La Savoie est un legs du Moyen Âge. Entre l’an mille et le début du XIVe siècle, des terres nouvelles sont mises en valeur et, dans un contexte climatique favorable, les paysages se transforment profondément sous l’action de l’Homme. Des villages nouveaux apparaissent, de plus en plus haut en altitude, groupés autour des églises paroissiales, des chapelles et des cimetières. Vers 1250, les villages de la Savoie d’aujourd’hui sont tous là ou presque.

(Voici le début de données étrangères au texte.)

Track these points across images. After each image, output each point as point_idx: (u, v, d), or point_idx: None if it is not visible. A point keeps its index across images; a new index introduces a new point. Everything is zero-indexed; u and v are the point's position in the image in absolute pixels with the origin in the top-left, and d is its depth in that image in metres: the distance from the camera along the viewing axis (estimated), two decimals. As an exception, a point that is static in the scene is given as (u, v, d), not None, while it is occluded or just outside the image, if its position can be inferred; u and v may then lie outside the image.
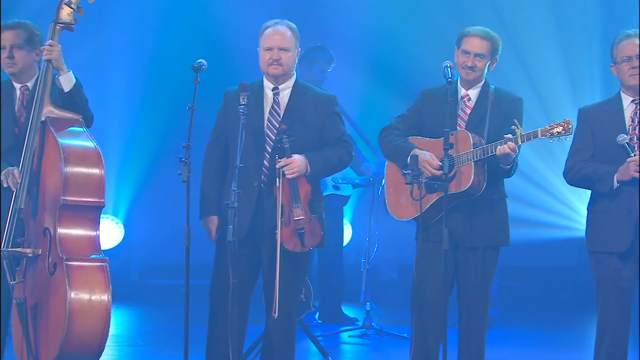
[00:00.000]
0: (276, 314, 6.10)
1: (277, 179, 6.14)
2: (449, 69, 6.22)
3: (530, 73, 11.34)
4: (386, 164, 6.53)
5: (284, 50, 6.29)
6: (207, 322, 6.31)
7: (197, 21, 11.48)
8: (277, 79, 6.35)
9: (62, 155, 6.02)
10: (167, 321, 9.89)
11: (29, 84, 6.38)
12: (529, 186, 11.25)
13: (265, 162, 6.25)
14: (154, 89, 11.51)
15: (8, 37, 6.33)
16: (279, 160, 6.15)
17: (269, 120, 6.30)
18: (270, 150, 6.25)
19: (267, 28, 6.35)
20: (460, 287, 6.32)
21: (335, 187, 9.45)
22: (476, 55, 6.28)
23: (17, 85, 6.39)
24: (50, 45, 6.18)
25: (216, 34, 11.24)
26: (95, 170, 6.10)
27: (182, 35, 11.40)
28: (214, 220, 6.35)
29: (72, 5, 6.22)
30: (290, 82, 6.38)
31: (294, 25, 6.38)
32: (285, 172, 6.14)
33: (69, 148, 6.06)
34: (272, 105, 6.33)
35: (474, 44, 6.27)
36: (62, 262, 5.92)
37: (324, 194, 9.34)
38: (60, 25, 6.24)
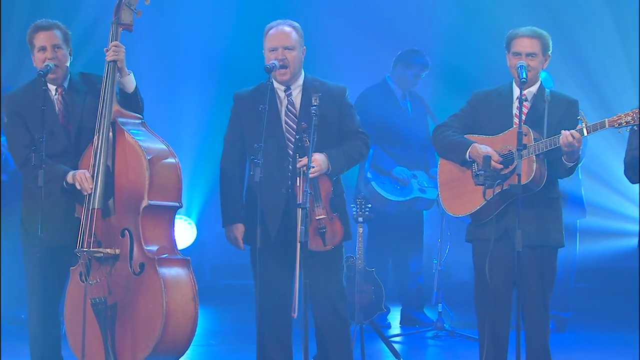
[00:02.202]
0: (295, 314, 6.02)
1: (297, 177, 6.09)
2: (523, 69, 6.17)
3: (591, 74, 11.21)
4: (439, 161, 6.50)
5: (288, 49, 6.22)
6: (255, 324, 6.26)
7: (270, 22, 11.50)
8: (286, 82, 6.27)
9: (145, 157, 6.03)
10: (240, 321, 9.95)
11: (65, 85, 6.27)
12: (605, 190, 11.12)
13: (289, 166, 6.19)
14: (226, 89, 11.53)
15: (46, 37, 6.20)
16: (299, 159, 6.09)
17: (286, 122, 6.25)
18: (292, 153, 6.19)
19: (270, 29, 6.29)
20: (520, 287, 6.23)
21: (422, 190, 9.40)
22: (527, 54, 6.26)
23: (52, 87, 6.24)
24: (116, 46, 6.16)
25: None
26: (175, 171, 6.17)
27: (255, 36, 11.43)
28: (239, 228, 6.32)
29: (132, 7, 6.23)
30: (301, 80, 6.30)
31: (297, 25, 6.31)
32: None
33: (151, 150, 6.09)
34: (286, 107, 6.27)
35: (524, 44, 6.26)
36: (153, 263, 5.96)
37: (410, 197, 9.35)
38: (122, 26, 6.22)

Plus nombreuse, la population paysanne défend ses droits au sein de communautés d’habitants de mieux en mieux organisées. Sièges de nouveaux pouvoirs territoriaux, des châteaux, des monastères et des prieurés sortent de terre, tandis que des bourgs se développent dans leur ombre. Les plus dynamiques d’entre eux, les mieux placés sur les routes transalpines qui s’animent, donnent naissances aux villes savoyardes.

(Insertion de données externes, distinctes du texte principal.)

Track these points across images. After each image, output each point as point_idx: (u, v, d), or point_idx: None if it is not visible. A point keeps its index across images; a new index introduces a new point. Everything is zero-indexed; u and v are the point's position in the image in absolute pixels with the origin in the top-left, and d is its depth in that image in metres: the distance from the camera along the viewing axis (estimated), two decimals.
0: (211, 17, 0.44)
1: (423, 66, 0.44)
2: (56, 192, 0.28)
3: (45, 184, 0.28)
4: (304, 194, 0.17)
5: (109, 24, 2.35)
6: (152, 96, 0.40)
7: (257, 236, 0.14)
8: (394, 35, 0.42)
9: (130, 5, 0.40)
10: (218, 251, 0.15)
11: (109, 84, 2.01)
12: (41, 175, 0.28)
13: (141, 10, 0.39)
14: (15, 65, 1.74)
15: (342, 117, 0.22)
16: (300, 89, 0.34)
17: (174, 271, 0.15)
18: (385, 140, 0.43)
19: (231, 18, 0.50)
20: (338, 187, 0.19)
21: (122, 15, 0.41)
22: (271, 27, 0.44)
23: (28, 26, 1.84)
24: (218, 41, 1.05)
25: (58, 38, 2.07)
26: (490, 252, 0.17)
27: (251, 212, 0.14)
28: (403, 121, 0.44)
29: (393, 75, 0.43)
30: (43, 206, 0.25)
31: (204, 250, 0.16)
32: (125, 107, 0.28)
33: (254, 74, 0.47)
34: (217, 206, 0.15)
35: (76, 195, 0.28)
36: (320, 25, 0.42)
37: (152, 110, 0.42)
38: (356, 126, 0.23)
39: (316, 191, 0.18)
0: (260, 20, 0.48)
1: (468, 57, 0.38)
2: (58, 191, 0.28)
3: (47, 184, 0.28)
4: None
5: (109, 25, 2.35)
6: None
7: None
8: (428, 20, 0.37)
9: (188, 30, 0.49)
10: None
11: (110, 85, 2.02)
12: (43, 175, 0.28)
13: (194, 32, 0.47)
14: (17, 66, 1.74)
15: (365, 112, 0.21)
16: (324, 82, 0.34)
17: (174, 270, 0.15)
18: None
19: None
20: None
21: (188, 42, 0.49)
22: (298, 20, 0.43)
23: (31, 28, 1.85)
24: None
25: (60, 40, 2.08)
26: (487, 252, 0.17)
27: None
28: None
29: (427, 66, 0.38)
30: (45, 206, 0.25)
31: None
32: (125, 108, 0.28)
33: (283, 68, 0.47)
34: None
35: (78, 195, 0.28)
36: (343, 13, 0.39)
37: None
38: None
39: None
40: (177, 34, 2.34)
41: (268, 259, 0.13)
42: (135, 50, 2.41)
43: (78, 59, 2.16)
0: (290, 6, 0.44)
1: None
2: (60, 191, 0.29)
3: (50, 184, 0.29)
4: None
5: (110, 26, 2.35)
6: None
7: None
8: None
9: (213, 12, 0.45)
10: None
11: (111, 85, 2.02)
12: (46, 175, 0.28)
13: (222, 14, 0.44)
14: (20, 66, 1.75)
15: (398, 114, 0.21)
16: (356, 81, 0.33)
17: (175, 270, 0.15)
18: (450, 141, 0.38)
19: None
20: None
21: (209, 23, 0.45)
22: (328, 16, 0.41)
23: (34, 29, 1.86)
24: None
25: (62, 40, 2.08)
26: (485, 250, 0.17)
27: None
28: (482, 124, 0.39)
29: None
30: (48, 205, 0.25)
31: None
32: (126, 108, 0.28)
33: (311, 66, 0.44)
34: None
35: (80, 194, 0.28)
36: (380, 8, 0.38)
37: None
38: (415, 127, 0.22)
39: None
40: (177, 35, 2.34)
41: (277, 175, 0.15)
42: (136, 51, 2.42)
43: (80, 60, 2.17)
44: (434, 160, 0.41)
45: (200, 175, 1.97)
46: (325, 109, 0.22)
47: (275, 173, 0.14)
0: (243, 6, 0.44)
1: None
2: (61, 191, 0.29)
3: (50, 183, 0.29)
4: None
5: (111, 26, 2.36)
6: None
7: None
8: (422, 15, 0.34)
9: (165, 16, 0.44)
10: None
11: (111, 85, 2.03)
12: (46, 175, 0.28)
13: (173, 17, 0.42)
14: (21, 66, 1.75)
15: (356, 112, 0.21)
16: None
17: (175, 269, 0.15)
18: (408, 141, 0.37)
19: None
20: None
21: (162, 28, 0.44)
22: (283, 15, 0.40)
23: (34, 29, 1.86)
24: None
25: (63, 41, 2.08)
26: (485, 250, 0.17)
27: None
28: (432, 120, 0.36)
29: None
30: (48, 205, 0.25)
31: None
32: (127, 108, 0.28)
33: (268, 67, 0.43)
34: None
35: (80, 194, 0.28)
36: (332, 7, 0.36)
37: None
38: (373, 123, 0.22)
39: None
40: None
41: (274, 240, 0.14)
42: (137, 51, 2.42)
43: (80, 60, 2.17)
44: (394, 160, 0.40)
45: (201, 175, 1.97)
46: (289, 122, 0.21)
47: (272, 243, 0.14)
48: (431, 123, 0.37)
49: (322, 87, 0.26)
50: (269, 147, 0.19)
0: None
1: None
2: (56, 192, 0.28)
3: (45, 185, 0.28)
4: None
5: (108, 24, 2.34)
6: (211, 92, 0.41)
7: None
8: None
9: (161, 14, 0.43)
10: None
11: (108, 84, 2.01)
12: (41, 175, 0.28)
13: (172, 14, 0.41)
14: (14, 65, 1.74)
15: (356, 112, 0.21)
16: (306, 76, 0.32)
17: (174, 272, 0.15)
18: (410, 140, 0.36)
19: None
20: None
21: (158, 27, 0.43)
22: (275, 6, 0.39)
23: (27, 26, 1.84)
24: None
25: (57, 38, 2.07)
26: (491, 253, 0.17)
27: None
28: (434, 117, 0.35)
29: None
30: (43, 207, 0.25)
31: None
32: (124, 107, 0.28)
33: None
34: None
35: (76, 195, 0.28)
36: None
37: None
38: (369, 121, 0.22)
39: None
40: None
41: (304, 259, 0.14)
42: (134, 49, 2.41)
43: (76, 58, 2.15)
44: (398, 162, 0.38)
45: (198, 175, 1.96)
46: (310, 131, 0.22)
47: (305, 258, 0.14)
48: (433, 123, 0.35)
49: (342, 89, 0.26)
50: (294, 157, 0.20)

Enfin, d’un conglomérat de droits seigneuriaux, et de territoire sans unité préexistante, les comtes font une principauté solidement administrée. De leur côté, les élites, aristocratiques et urbaines construisent lentement, autour du service du prince, une première forme d’identité savoyarde. Entre 1350 et 1450, cette société rurale est mise à rude épreuve par la pire catastrophe démographique de son histoire, la Peste Noire et la succession d’‘épidémies qui réduisent sa population de moitié en un demi-siècle. Elle tient bon, malgré tout, et aborde le XVIe siècle avec un dynamisme retrouvé.
Cette histoire sans batailles, dont les héros sont les populations rurales, et le sujet principal la construction des paysages et des territoires, est le résultat des recherches entreprises depuis plus d’une décennie dans le cadre de l’Université de Savoie.
Fabrice Mouthon est maître de conférences en Histoire médiévale à l’Université de Savoie.